Although the language of the amendment is obviously ridiculous and meaningless, it is also hilariously ineffective at what it purports to do, i.e., ban same sex domestic partnerships. If “marriage is only a union between a male and a female,” then a same sex pairing is certainly not identical or even similar to marriage, because fully half of the required conditions are not present.
Moreover, from the original legislative resolution,
“This state recognizes that through the designation of guardians, the appointment of agents, and the use of private contracts, persons may adequately and properly appoint guardians and arrange rights relating to hospital visitation, property, and the entitlement to proceeds of life insurance policies without the existence of any legal status identical or similar to marriage.”
So we know that, according to the Texas legislature, an arrangement that involves a sharing of resources, power of attorney, a kinshipesque right to visit in the hospital, and a right to receive someone’s life insurance benefits is not similar a marital union. You could argue it would become similar to marriage if these bundle of rights were granted through a single “domestic partnership contract,” but why should it matter whether the bundle of rights is achieved through one contract or two or three?

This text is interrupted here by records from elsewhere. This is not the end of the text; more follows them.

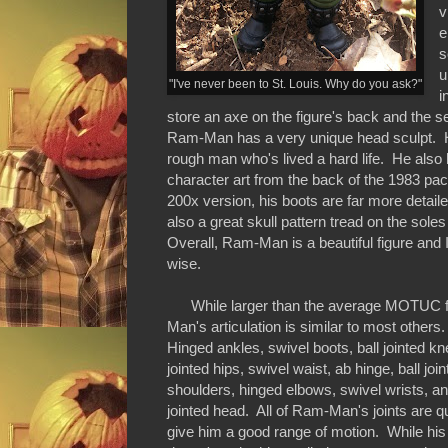
v
e
s
u
"I've never been to St. Louis. Why do you ask?"
i
store an axe on the figure's back and the s
Ram-Man has a very unique head sculpt. He's
rough man who's lived a hard life. He also h
character art from the back of the 1983 pa
200x version, his boots are far more detaile
also a great skull pattern tread on the soles
Overall, Ram-Man is a beautiful figure and
wise.
While larger than the average MOTUC f
Man's articulation is similar to most others
Hinged ankles, swivel boots, ball jointed kn
jointed hips, swivel waist, ab hinge, ball joi
shoulders, hinged elbows, swivel wrists, and
jointed head. All of Ram-Man's joints are qu
give him a good range of motion. While his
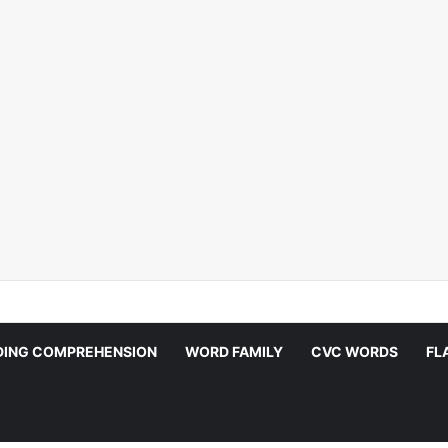
DING COMPREHENSION
WORD FAMILY
CVC WORDS
FL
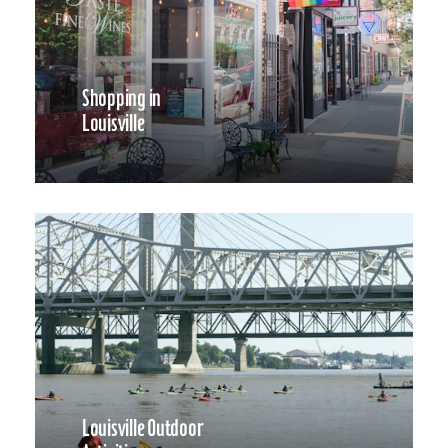
Shopping in
Louisville
Louisville Outdoor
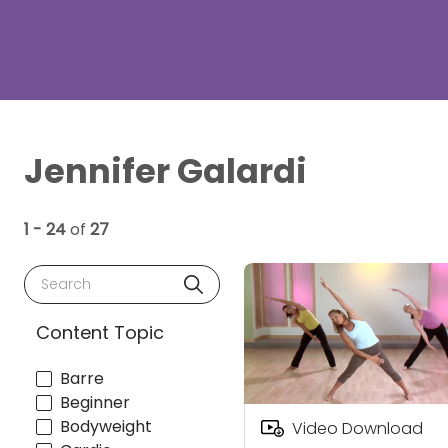
Jennifer Galardi
1 - 24
of
27
Search
Content Topic
Barre
Beginner
Bodyweight
Video Download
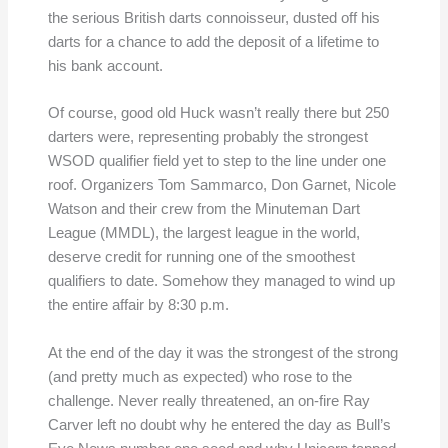
the serious British darts connoisseur, dusted off his
darts for a chance to add the deposit of a lifetime to
his bank account.
Of course, good old Huck wasn’t really there but 250
darters were, representing probably the strongest
WSOD qualifier field yet to step to the line under one
roof. Organizers Tom Sammarco, Don Garnet, Nicole
Watson and their crew from the Minuteman Dart
League (MMDL), the largest league in the world,
deserve credit for running one of the smoothest
qualifiers to date. Somehow they managed to wind up
the entire affair by 8:30 p.m.
At the end of the day it was the strongest of the strong
(and pretty much as expected) who rose to the
challenge. Never really threatened, an on-fire Ray
Carver left no doubt why he entered the day as Bull’s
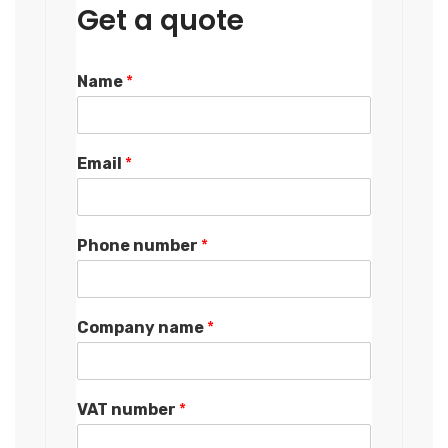
Get a quote
Name
*
Email
*
Phone number
*
Company name
*
VAT number
*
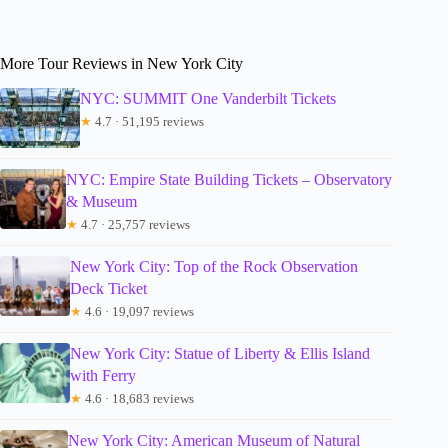
More Tour Reviews in New York City
NYC: SUMMIT One Vanderbilt Tickets
★
4.7 · 51,195 reviews
NYC: Empire State Building Tickets – Observatory
& Museum
★
4.7 · 25,757 reviews
New York City: Top of the Rock Observation
Deck Ticket
★
4.6 · 19,097 reviews
New York City: Statue of Liberty & Ellis Island
with Ferry
★
4.6 · 18,683 reviews
New York City: American Museum of Natural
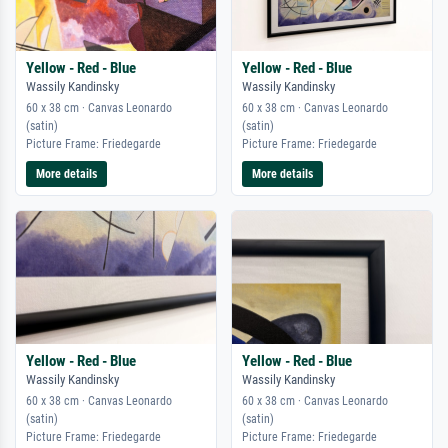
Yellow - Red - Blue
Yellow - Red - Blue
Wassily Kandinsky
Wassily Kandinsky
60 x 38 cm · Canvas Leonardo
60 x 38 cm · Canvas Leonardo
(satin)
(satin)
Picture Frame: Friedegarde
Picture Frame: Friedegarde
More details
More details
Yellow - Red - Blue
Yellow - Red - Blue
Wassily Kandinsky
Wassily Kandinsky
60 x 38 cm · Canvas Leonardo
60 x 38 cm · Canvas Leonardo
(satin)
(satin)
Picture Frame: Friedegarde
Picture Frame: Friedegarde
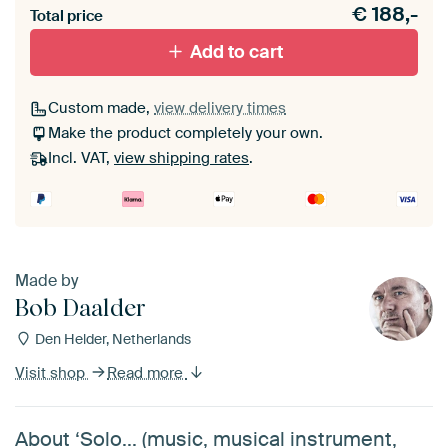
€
188,-
materiaal toe aan je ArtFrame set.
Total price
Add to cart
Custom made,
view delivery times
Make the product completely your own.
Incl. VAT,
view shipping rates
.
Made by
Bob Daalder
Den Helder, Netherlands
Visit shop
Read more
About ‘Solo... (music, musical instrument,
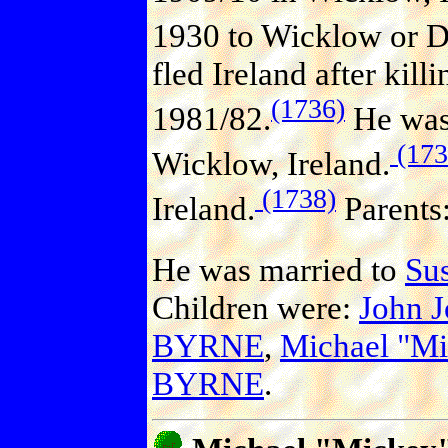
1930 to Wicklow or Du
fled Ireland after kill
(1736)
1981/82.
He was S
(173
Wicklow, Ireland.
(1738)
Ireland.
Parents
He was married to
Su
Children were:
John 
BYRNE
,
Michael "M
BYRNE
.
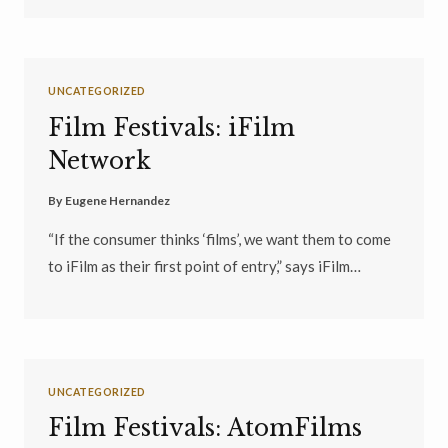
UNCATEGORIZED
Film Festivals: iFilm
Network
By
Eugene Hernandez
“If the consumer thinks ‘films’, we want them to come
to iFilm as their first point of entry,” says iFilm…
UNCATEGORIZED
Film Festivals: AtomFilms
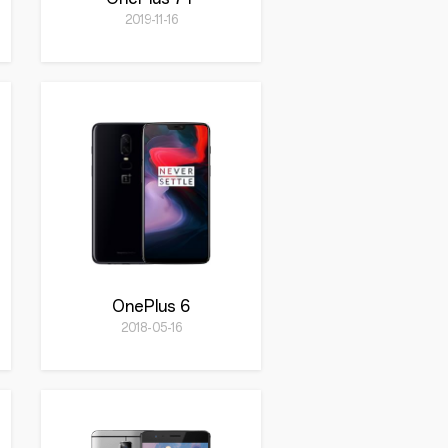
2019-11-16
OnePlus 6
2018-05-16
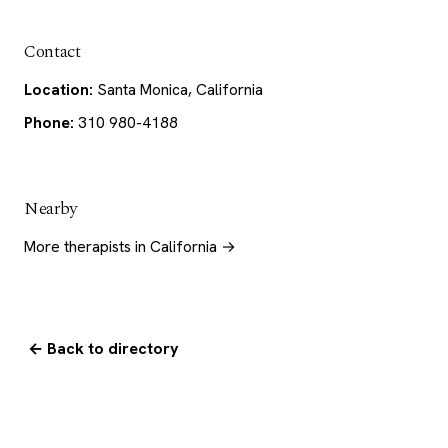
Contact
Location:
Santa Monica, California
Phone:
310 980-4188
Nearby
More therapists in California →
← Back to directory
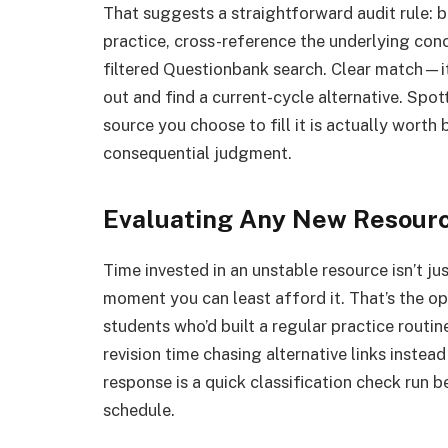
That suggests a straightforward audit rule: 
practice, cross-reference the underlying conc
filtered Questionbank search. Clear match—i
out and find a current-cycle alternative. Spot
source you choose to fill it is actually worth
consequential judgment.
Evaluating Any New Resour
Time invested in an unstable resource isn’t j
moment you can least afford it. That’s the ope
students who’d built a regular practice rout
revision time chasing alternative links inste
response is a quick classification check run b
schedule.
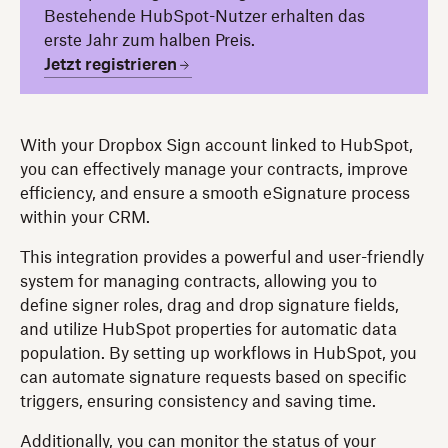
Bestehende HubSpot-Nutzer erhalten das
erste Jahr zum halben Preis.
Jetzt registrieren
With your Dropbox Sign account linked to HubSpot,
you can effectively manage your contracts, improve
efficiency, and ensure a smooth eSignature process
within your CRM.
This integration provides a powerful and user-friendly
system for managing contracts, allowing you to
define signer roles, drag and drop signature fields,
and utilize HubSpot properties for automatic data
population. By setting up workflows in HubSpot, you
can automate signature requests based on specific
triggers, ensuring consistency and saving time.
Additionally, you can monitor the status of your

I am not being facetious here; I honestly cannot imagine what would have to exist before a union between people of the same sex, which is called something other than marriage, would be considered “similar to marriage.” Precisely what are the rights that create a “similar to marriage” status? Is it the right to file joint tax returns? Well that won’t work, because under DOMA no same-sex pairing can anyway. Is it the right to inherit property? No, the state already says that’s not marriage-like. Is it the right to hold a non-state sanctioned marriage ceremony, or to wear wedding bands? Nope, the state can’t ban couples from doing that. Is it the right to hold yourself out as married under the rules of your religion? Nope, they can’t ban that either.
So basically, without intervention via judicial activism, marriage is prohibited in Texas, no matter the gender pairings involved. Likewise, unless a judge engages in judicial activism to get around it, same sex domestic partnerships are adamantly not prohibited. Opposite sex domestic partnerships, however, may or may not be prohibited — that’s a closer question, and would depend upon what rights the partnerships provide and what the judge construes “similar to marriage” to mean.